If Sony were a bank, the auditor said, its lackluster security practices would put it out of business.

Sony’s then-executive director of security information Jason Spaltro pushed back: If a bank was a Hollywood film studio, he said, it would already be out of business.

“It’s a valid business decision to accept the risk (of a cyberattack),” Spaltro told CIO Magazine in 2007. “I will not invest $10 million to avoid a possible $1 million loss.”
As mentioned earlier, a few years after that interview hackers would steal  personally identifiable information from 77 million Sony PlayStation accounts. What happened to the executive of security information who gave that embarrassing interview?
By the way, Jason Spaltro — the executive from the beginning of this article who suggested the company not spend $10 million to combat a potential $1 million risk — still works at Sony. He has since been promoted to vice president of information security — one of the top executives tasked with ensuring things like the Sony Pictures hack don’t happen. He makes close to $700,000 a year: $300,000 base salary and a $400,000 initiative-based bonus. We know this because hackers published his employment information last week.

1 comment:

  1. IMO, it is time to relegate passwords to the dustbin of history. Look, I'm as bad as anybody. On those sites that force me to use "hard" passwords (and, worse, change them every few months), it is impossible for me to remember those passwords. So I used to write them down in a little notebook. But then sometimes I couldn't remember where I put the notebook. So, where are they now? You guessed it: in a file on my computer (though it's not called Passwords!) What else can I do? I need these passwords to function and they are just impossible to remember.

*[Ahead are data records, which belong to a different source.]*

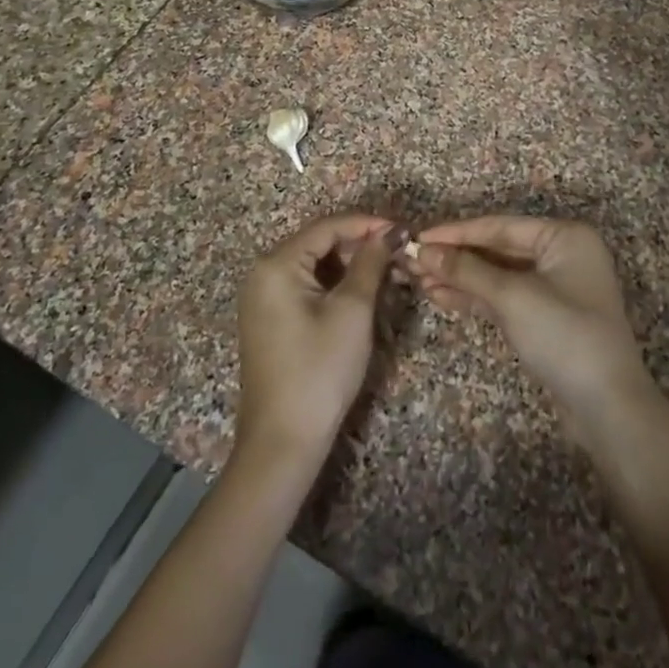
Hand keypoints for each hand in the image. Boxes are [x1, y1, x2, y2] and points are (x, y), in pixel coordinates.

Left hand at [235, 215, 394, 469]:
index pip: (328, 227)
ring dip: (353, 266)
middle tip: (401, 253)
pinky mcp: (273, 320)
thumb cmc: (320, 370)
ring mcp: (265, 298)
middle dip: (362, 245)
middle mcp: (264, 273)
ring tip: (390, 272)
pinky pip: (308, 287)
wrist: (283, 443)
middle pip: (320, 243)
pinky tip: (365, 293)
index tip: (404, 230)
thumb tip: (391, 231)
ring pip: (317, 266)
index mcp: (277, 264)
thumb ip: (371, 262)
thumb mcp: (352, 310)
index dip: (368, 224)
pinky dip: (337, 286)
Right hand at [410, 218, 649, 423]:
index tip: (419, 238)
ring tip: (420, 282)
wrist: (608, 409)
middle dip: (457, 257)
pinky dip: (476, 297)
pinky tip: (442, 298)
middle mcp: (562, 254)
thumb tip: (422, 250)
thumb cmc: (565, 337)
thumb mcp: (513, 298)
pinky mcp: (547, 316)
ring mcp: (556, 286)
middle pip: (499, 248)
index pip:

    Much better is two-factor authentication. Even if somebody hacks my computer and gets a password file, it's unlikely they'll also be able to physically steal my cell phone.

    Finally, for things that really need tight security, we should move to biometrics.

    Yes, all of these systems have their drawbacks and limitations. But I think it's clear that passwords are useless: the simple ones are too easy to crack, and the hard ones get subverted by users by me.